◆ **TASKS TO COMPLETE**
1 - Decide whether each statement agrees with the director-revenue notebook text below, answering yes or no and quoting the deciding words of the text exactly. (a) The analysis looks at movies from 2010 through 2018. (b) The columns birth_year and death_year are kept for the analysis. (c) directors_df and persons_df are merged on person_id.
2 - Return a verbatim passage from the director-revenue notebook text below. Begin at the words "#Dropping the columns" and stop after "director_info.drop('birth_year', axis = 1)".

◆ **EXERCISE TEXT**
·····

I create two new DataFrames: most_successful_avg_rev and most_successful_single_rev to analyze which directors directed the most successful movies in 2010 - 2018 from a monetary standpoint.

I look at both the top 15 directors whose movies produced the highest mean revenue as well as the directors of the top 15 movies with the highest revenue.

In [777]:
#Creating new dataset that merges directors_df and persons_df from the imdb data
#which will eventually merge with avg_tot_revenue_per_genre

#Merging directors_df with persons_df
director_info = pd.merge(directors_df, persons_df, left_on = 'person_id', right_on = 'person_id')

#Dropping the columns birth_year and death_year because they are not relevant to our analysis
director_info = director_info.drop('birth_year', axis = 1)
director_info = director_info.drop('death_year', axis = 1)

#Merging director_info with avg_tot_revenue_per_genre
most_successful = pd.merge(director_info, avg_tot_revenue_per_genre,\
                           left_on = 'movie_id', right_on = 'movie_id')

·····

◆ **GIVEN ENTRIES**
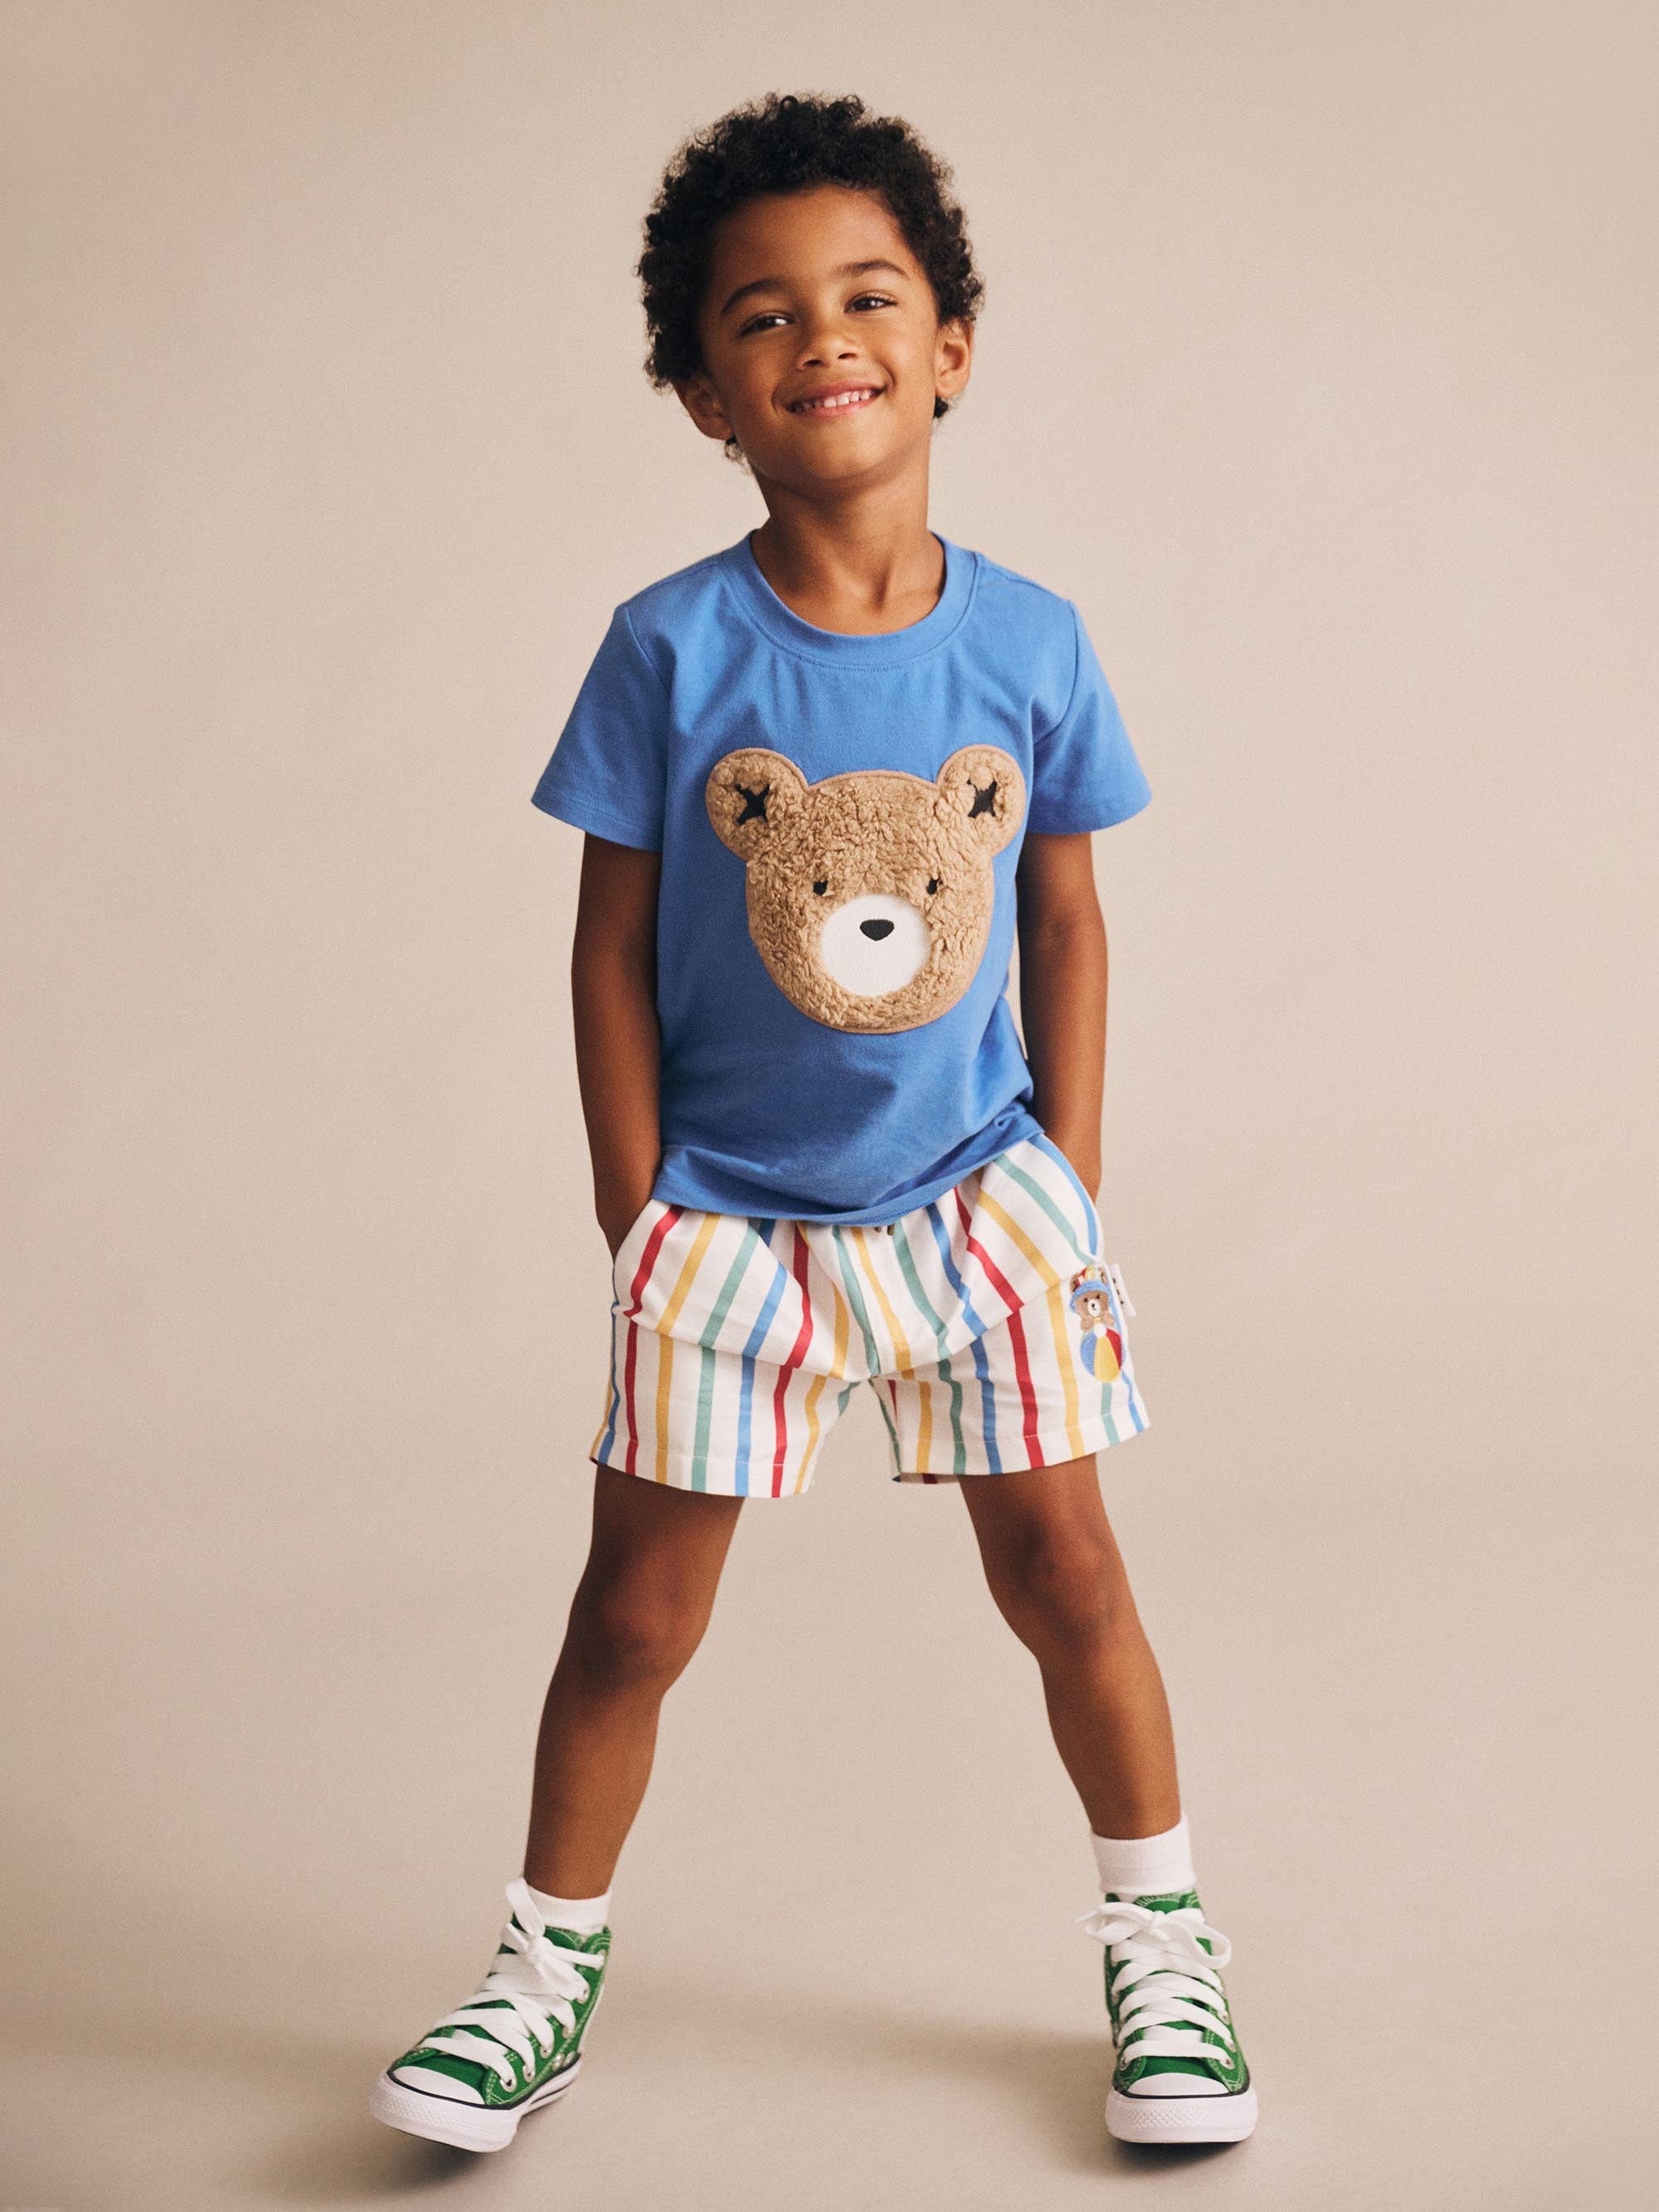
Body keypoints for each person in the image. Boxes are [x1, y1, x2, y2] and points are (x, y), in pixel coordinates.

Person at [370, 89, 1256, 2159]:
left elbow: (1064, 915)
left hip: (976, 1209)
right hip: (729, 1227)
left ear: (950, 345)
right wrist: (639, 1210)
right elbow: (606, 946)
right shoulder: (667, 650)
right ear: (704, 394)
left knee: (1068, 1574)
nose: (820, 337)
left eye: (866, 297)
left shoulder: (1030, 641)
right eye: (759, 316)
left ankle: (1166, 1942)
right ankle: (537, 1971)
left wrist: (1067, 1185)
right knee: (633, 1615)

·····

◆ **RESULTS FOR EACH TASK**
1 -
(a) Yes: "the most successful movies in 2010 - 2018"
(b) No: "Dropping the columns birth_year and death_year because they are not relevant to our analysis"
(c) Yes: "left_on = 'person_id', right_on = 'person_id'"

2 -
#Dropping the columns birth_year and death_year because they are not relevant to our analysis
director_info = director_info.drop('birth_year', axis = 1)